The tool captures screenshots in addition to text.

doodlesdev · on June 29, 2022

That seems awfully simillar to archive.org wayback machine. I do like to see all these archival projects though, they are certainly worthwhile.

lazyjeff · on June 29, 2022

irchiver captures text on the page, and separately OCRs the screenshots (specifically, the screenshot from your viewport). So you can search just what was shown on the page, or what was in the page. Both techniques have pros and cons.

While archive.org is fantastic, it can only capture pages that are both 1) publicly accessible (i.e. no social media content) that it happens to crawl, and 2) static content (you're out of luck if the content you want is loaded dynamically, or changes depending on user input).

pabs3 · on June 30, 2022

IIRC archive.org does save the JS and things it downloads, so you can replay them when you visit the archived site later.

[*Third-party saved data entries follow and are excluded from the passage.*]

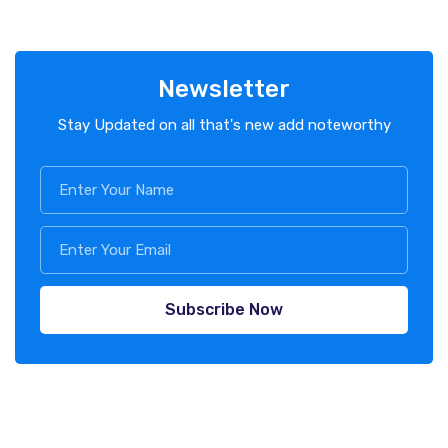
Newsletter
Stay Updated on all that's new add noteworthy
Subscribe Now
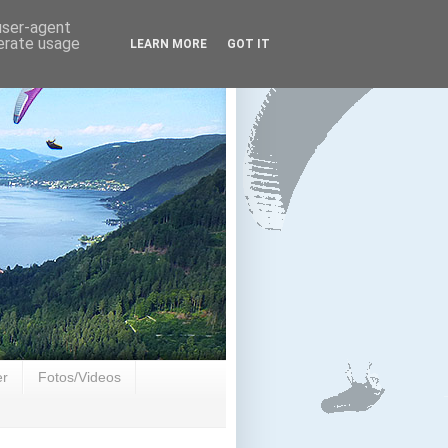
 user-agent
nerate usage
LEARN MORE
GOT IT
er
Fotos/Videos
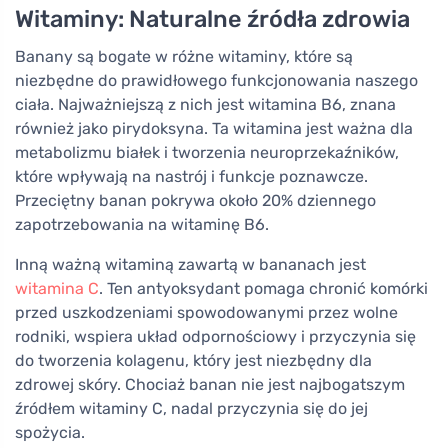
Witaminy: Naturalne źródła zdrowia
Banany są bogate w różne witaminy, które są
niezbędne do prawidłowego funkcjonowania naszego
ciała. Najważniejszą z nich jest witamina B6, znana
również jako pirydoksyna. Ta witamina jest ważna dla
metabolizmu białek i tworzenia neuroprzekaźników,
które wpływają na nastrój i funkcje poznawcze.
Przeciętny banan pokrywa około 20% dziennego
zapotrzebowania na witaminę B6.
Inną ważną witaminą zawartą w bananach jest
witamina C
. Ten antyoksydant pomaga chronić komórki
przed uszkodzeniami spowodowanymi przez wolne
rodniki, wspiera układ odpornościowy i przyczynia się
do tworzenia kolagenu, który jest niezbędny dla
zdrowej skóry. Chociaż banan nie jest najbogatszym
źródłem witaminy C, nadal przyczynia się do jej
spożycia.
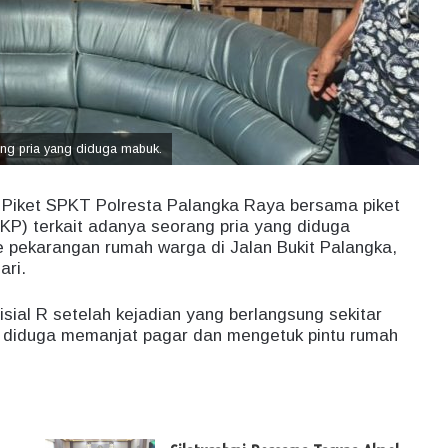
ng pria yang diduga mabuk.
 Piket SPKT Polresta Palangka Raya bersama piket
KP) terkait adanya seorang pria yang diduga
 pekarangan rumah warga di Jalan Bukit Palangka,
ari.
isial R setelah kejadian yang berlangsung sekitar
l F diduga memanjat pagar dan mengetuk pintu rumah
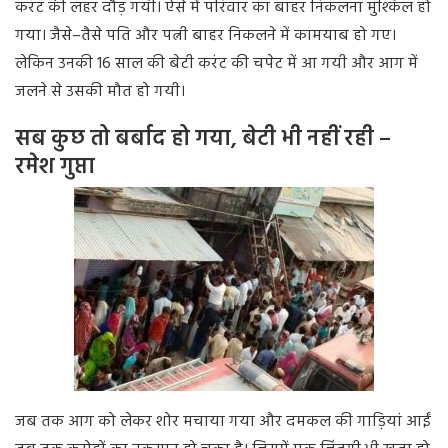
करंट
की
लहर
दौड़
गयी।
ऐसे
में
परिवार
का
बाहर
निकलना
मुश्किल
हो
गया।
जैसे
–
तैसे
पति
और
पत्नी
बाहर
निकलने
में
कामयाब
हो
गए।
लेकिन
उनकी
16
साल
की
बेटी
करंट
की
चपेट
में
आ
गयी
और
आग
में
जलने
से
उसकी
मौत
हो
गयी।
सब कुछ तो बर्बाद हो गया, बेटी भी नहीं रही –
रमेश गुप्ता
जब
तक
आग
को
लेकर
शोर
मचाया
गया
और
दमकल
की
गाड़ियां
आईं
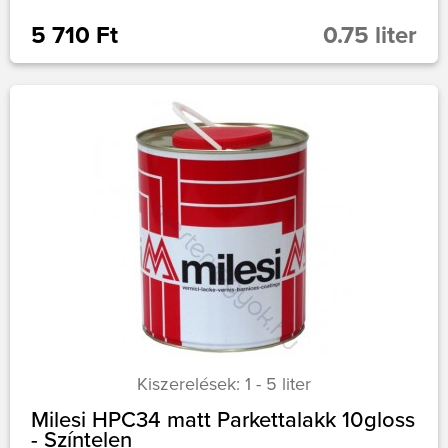
5 710 Ft
0.75 liter
Kiszerelések: 1 - 5 liter
Milesi HPC34 matt Parkettalakk 10gloss
- Színtelen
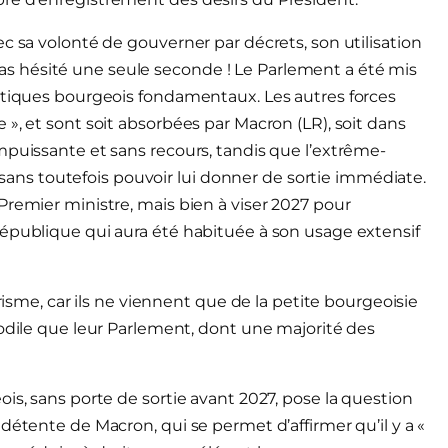
c sa volonté de gouverner par décrets, son utilisation
a pas hésité une seule seconde ! Le Parlement a été mis
ratiques bourgeois fondamentaux. Les autres forces
», et sont soit absorbées par Macron (LR), soit dans
mpuissante et sans recours, tandis que l’extrême-
e, sans toutefois pouvoir lui donner de sortie immédiate.
Premier ministre, mais bien à viser 2027 pour
République qui aura été habituée à son usage extensif
arisme, car ils ne viennent que de la petite bourgeoisie
codile que leur Parlement, dont une majorité des
is, sans porte de sortie avant 2027, pose la question
détente de Macron, qui se permet d’affirmer qu’il y a «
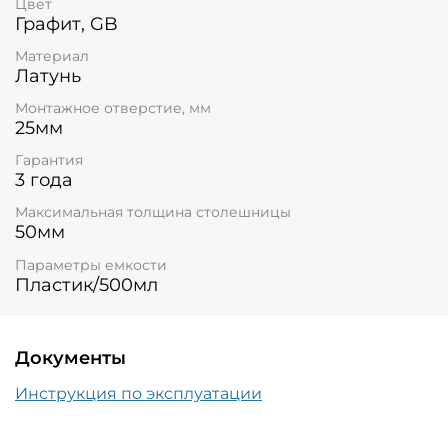
Цвет
Графит, GB
Материал
Латунь
Монтажное отверстие, мм
25мм
Гарантия
3 года
Максимальная толщина столешницы
50мм
Параметры емкости
Пластик/500мл
Документы
Инструкция по эксплуатации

doodlesdev · on July 1, 2022

I guess the difference in this case is that the JS on web archive relies on future browsers being backwards compatible, whereas irchiver relies on much less to stay timeless which is good. Although I don't think JavaScript will ever get a major update (as in breaking comparability) I believe relying on that is not a perfect way to archive web content. This kind of backwards compatibility breakage is something we have seen before with the deprecation of Adobe Flash and it could theoretically happen elsewhere on the web stack.

pabs3 · on July 1, 2022

Agreed, I wish they would archive the DOM too like archive.is does instead of just the requests.